The BRAF gene is mutated in a plethora of human cancers. The majority of such molecular lesions result in the expression of a constitutively active BRAF variant (BRAF^V600E) which continuously bolsters cell proliferation. Although we recently addressed the early effects triggered by BRAF^V600E-activation, the specific contribution of ERK1 and ERK2 in BRAF^V600E-driven responses in vivo has never been explored. Here we describe the first murine model suitable for genetically dissecting the ERK1/ERK2 impact in multiple phenotypes induced by ubiquitous BRAF^V600E-expression. We unveil that ERK1 is dispensable for BRAF^V600E-dependent lifespan shortening and for BRAF^V600E-driven tumor growth. We show that BRAF^V600E-expression provokes an ERK1-independent lymphocyte depletion which does not rely on p21^CIP1-induced cell cycle arrest and is unresponsive to ERK-chemical inhibition. Moreover, we also reveal that ERK1 is dispensable for BRAF^V600E-triggered cytotoxicity in lungs and that ERK-chemical inhibition abrogates some of these detrimental effects, such as DNA damage, in Club cells but not in pulmonary lymphocytes. Our data suggest that ERK1/ERK2 contribution to BRAF^V600E-driven phenotypes is dynamic and varies dependently on cell type, the biological function, and the level of ERK-pathway activation. Our findings also provide useful insights into the comprehension of BRAF^V600E-driven malignancies pathophysiology as well as the consequences in vivo of novel ERK pathway-targeted anti-cancer therapies.
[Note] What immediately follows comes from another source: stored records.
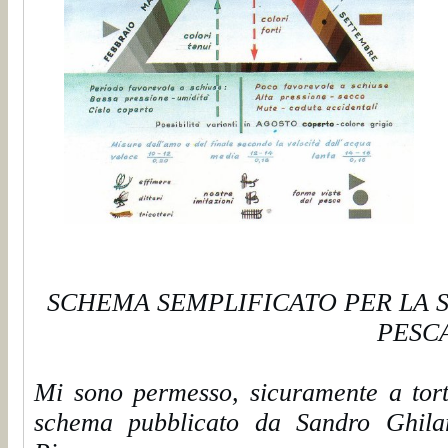
SCHEMA SEMPLIFICATO PER LA S
PESC
Mi sono permesso, sicuramente a torto
schema pubblicato da Sandro Ghilar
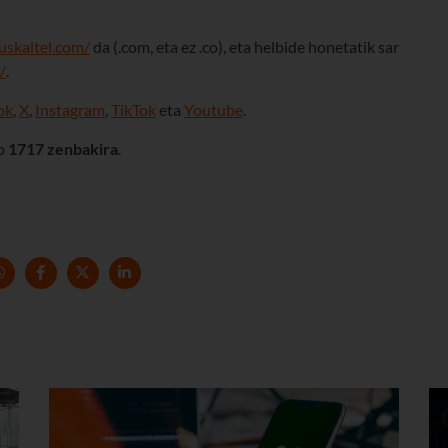
uskaltel.com/
da
(.com, eta ez .co)
, eta helbide honetatik sar
/
.
ok
,
X
,
Instagram
,
TikTok
eta
Youtube
.
ko
1717 zenbakira
.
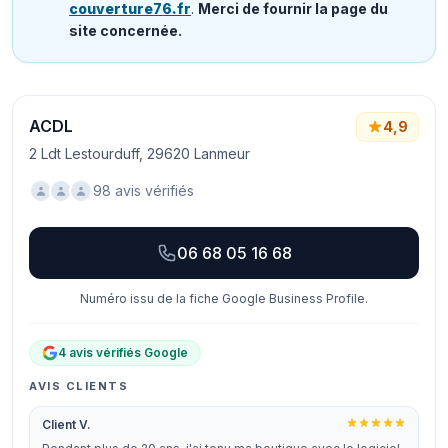
couverture76.fr
.
Merci de fournir la page du
site concernée.
ACDL
4,9
2 Ldt Lestourduff, 29620 Lanmeur
98 avis vérifiés
06 68 05 16 68
Numéro issu de la fiche Google Business Profile.
4 avis vérifiés Google
AVIS CLIENTS
Client V.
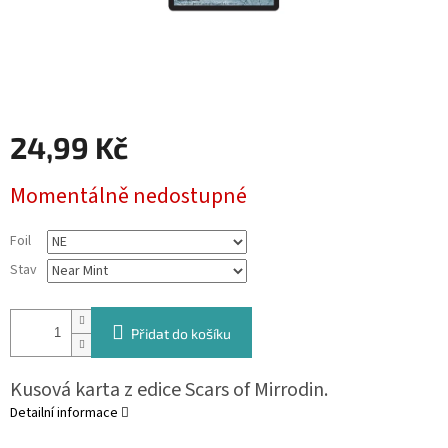
24,99 Kč
Měrná
Momentálně nedostupné
cena:
Foil
Stav
Přidat do košíku
Kusová karta z edice Scars of Mirrodin.
Detailní informace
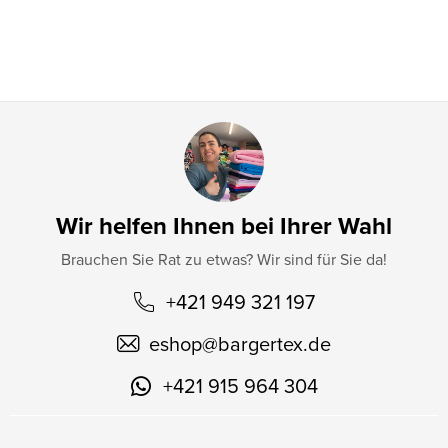
l
e
Wir helfen Ihnen bei Ihrer Wahl
Brauchen Sie Rat zu etwas? Wir sind für Sie da!
+421 949 321 197
eshop
@
bargertex.de
+421 915 964 304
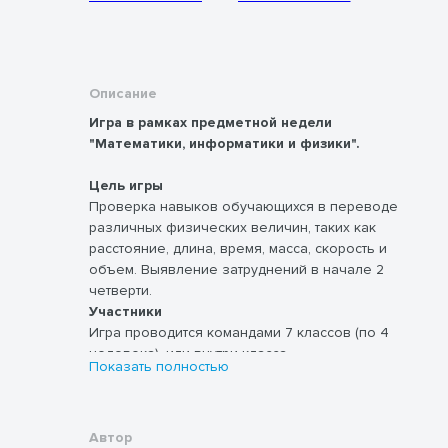
Описание
Игра в рамках предметной недели
"Математики, информатики и физики".
Цель игры
Проверка навыков обучающихся в переводе
различных физических величин, таких как
расстояние, длина, время, масса, скорость и
объем. Выявление затруднений в начале 2
четверти.
Участники
Игра проводится командами 7 классов (по 4
человека), или внутри класса.
Показать полностью
Время выполнения
Время выполнения заданий - 35 минут.
Оборудование
Калькулятор (разрешено к
Автор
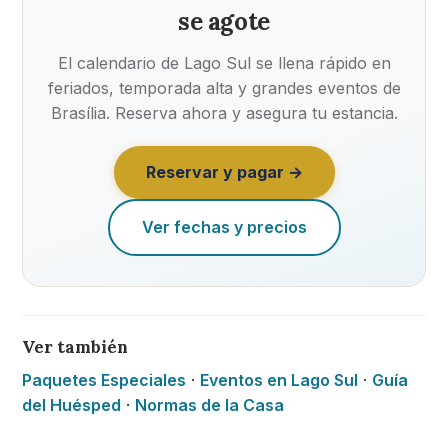
se agote
El calendario de Lago Sul se llena rápido en
feriados, temporada alta y grandes eventos de
Brasília. Reserva ahora y asegura tu estancia.
Reservar y pagar →
Ver fechas y precios
Ver también
Paquetes Especiales
·
Eventos en Lago Sul
·
Guía
del Huésped
·
Normas de la Casa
BRAF 基因在多种人类癌症中发生突变。大多数此类分子损伤会导致组成型活性 BRAF 变体 (BRAF ^V600E ) 的表达，从而持续促进细胞增殖。尽管我们最近解决了 BRAF ^V600E激活引发的早期效应，但 ERK1 和 ERK2 在 BRAF ^V600E驱动的体内反应中的具体贡献从未被探索过。在这里，我们描述了第一个适合从基因角度分析 ERK1/ERK2 对普遍存在的 BRAF ^V600E表达诱导的多种表型的影响的小鼠模型。我们发现 ERK1 对于 BRAF ^V600E依赖性寿命缩短和 BRAF ^V600E驱动的肿瘤生长是可有可无的。我们表明，BRAF ^V600E表达会引发不依赖于 ERK1 的淋巴细胞耗竭，这种耗竭不依赖于 p21 ^CIP1诱导的细胞周期停滞，并且对 ERK 化学抑制无反应。此外，我们还揭示了 ERK1 对于 BRAF ^V600E引发的肺细胞毒性是可有可无的，并且 ERK 化学抑制消除了 Club 细胞中的一些有害影响，例如 DNA 损伤，但在肺淋巴细胞中则不然。我们的数据表明，ERK1/ERK2 对 BRAF ^V600E驱动的表型的贡献是动态的，并且根据细胞类型、生物功能和 ERK 通路激活水平而变化。我们的研究结果还为理解 BRAF ^V600E驱动的恶性肿瘤病理生理学以及新型 ERK 通路靶向抗癌疗法的体内后果提供了有用的见解。